Information given: Begin
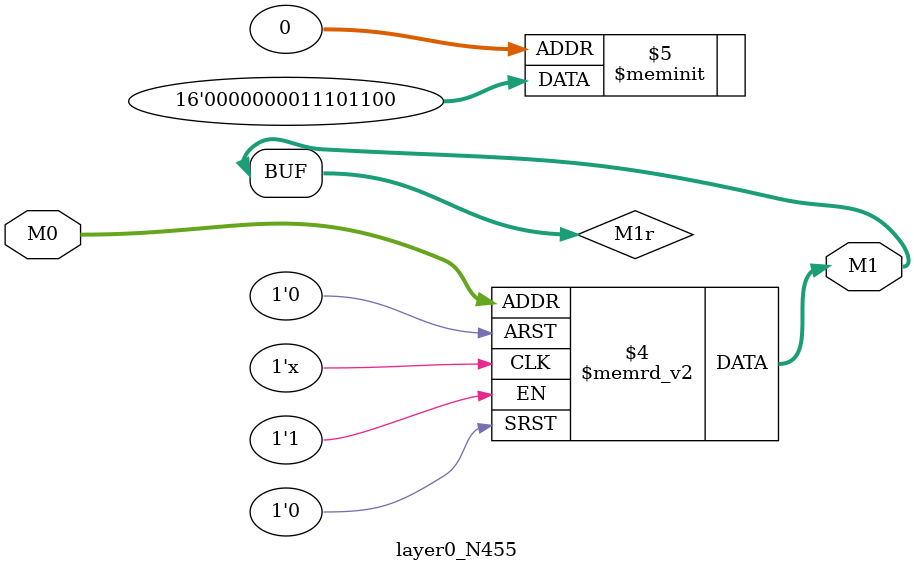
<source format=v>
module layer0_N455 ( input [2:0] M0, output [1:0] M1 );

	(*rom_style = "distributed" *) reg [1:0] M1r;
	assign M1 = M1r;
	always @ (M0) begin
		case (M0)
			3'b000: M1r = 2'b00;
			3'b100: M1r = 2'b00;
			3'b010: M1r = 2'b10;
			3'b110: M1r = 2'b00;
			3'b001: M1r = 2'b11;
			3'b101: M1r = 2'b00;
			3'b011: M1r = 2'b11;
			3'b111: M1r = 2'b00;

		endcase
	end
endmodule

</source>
Information given: End
◆ Activity
Please reproduce the entries above exactly, from their first line to the line holding "3'b110: M1r = 2'b00;" inclusive, and nothing else; the pictures stay out.

◆ Written response
<source format=v>
module layer0_N455 ( input [2:0] M0, output [1:0] M1 );

	(*rom_style = "distributed" *) reg [1:0] M1r;
	assign M1 = M1r;
	always @ (M0) begin
		case (M0)
			3'b000: M1r = 2'b00;
			3'b100: M1r = 2'b00;
			3'b010: M1r = 2'b10;
			3'b110: M1r = 2'b00;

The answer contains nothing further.